If we go back to the beginning and seek out the purpose of the Treaty for which this day takes its name, then we would find differing views on what the document that many Maori and Europeans were signing meant. For the Europeans (Pakeha) it was seen primarily as a document to enable the peaceful ‘takeover ‘of a people and their land. For those Maori present and the subsequent journey of the ‘document’ to places far and wide within the new colony of New Zealand, a very different view was taken as to the meaning of the said document. They were not signing away their relationship to the land; indeed they viewed their guardianship of the land and its resources as being theirs forever.
Thus the divisions were magnified and unscrupulous measures were employed to acquire vast reaches of New Zealand. There is no doubt that Maori were dispossessed and as a result they were alienated within their own land. Subsequent European ‘settler governments’ took their own view and eventually the two people went to war; one to keep what was left and the other to subdue and conquer.

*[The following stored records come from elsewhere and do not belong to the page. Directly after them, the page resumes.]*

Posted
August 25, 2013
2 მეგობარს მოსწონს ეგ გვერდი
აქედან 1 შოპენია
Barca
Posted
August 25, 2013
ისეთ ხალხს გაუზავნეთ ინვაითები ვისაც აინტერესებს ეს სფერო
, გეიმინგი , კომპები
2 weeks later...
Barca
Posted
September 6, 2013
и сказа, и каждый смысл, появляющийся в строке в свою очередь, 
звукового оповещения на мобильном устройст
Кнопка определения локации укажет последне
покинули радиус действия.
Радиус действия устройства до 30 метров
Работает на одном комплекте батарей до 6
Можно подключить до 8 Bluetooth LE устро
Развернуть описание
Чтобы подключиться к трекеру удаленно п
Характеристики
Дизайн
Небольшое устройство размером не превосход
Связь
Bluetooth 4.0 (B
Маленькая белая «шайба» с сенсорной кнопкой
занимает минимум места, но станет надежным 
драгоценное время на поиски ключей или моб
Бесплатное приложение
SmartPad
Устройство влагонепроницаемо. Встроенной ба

It is surprising that New Zealand is as peaceful as it is and perhaps that can be put down to other factors; for example, form the very first time of European settlement, there was dialogue and a meeting of two peoples. Today, the races are mixed to the point that many New Zealanders can claim Maori blood. We cannot however, get away from the fact that not all Maori have thrived in modern times. Despite large ‘settlements’ negotiated in recent years, a large proportion of Maori are overrepresented in negative crime figures and poverty numbers.
Many efforts have been made to address the gap between Maori and the new-arrivals (including the massive inflow of other ethnic groups) but the debate continues about a ‘people dispossessed and the ramifications of this.
There is also a growing groundswell of opinion within Maori and other New Zealanders about where we are going as a nation and going alongside this is a movement that pushes NZ as ‘one nation’ but many people. There is a spirit within NZ to make things work and Waitangi Day now means different things to different people. Move away from the controversy at the Treaty grounds and you will see most New Zealanders celebrating in very happy ways. Indeed, if one looks away from the few moments of anger, confusion and downright stupidity at the Treaty Grounds, one will see a nation moving towards a better understanding; both of its history and where it is going. I do not fear for our future!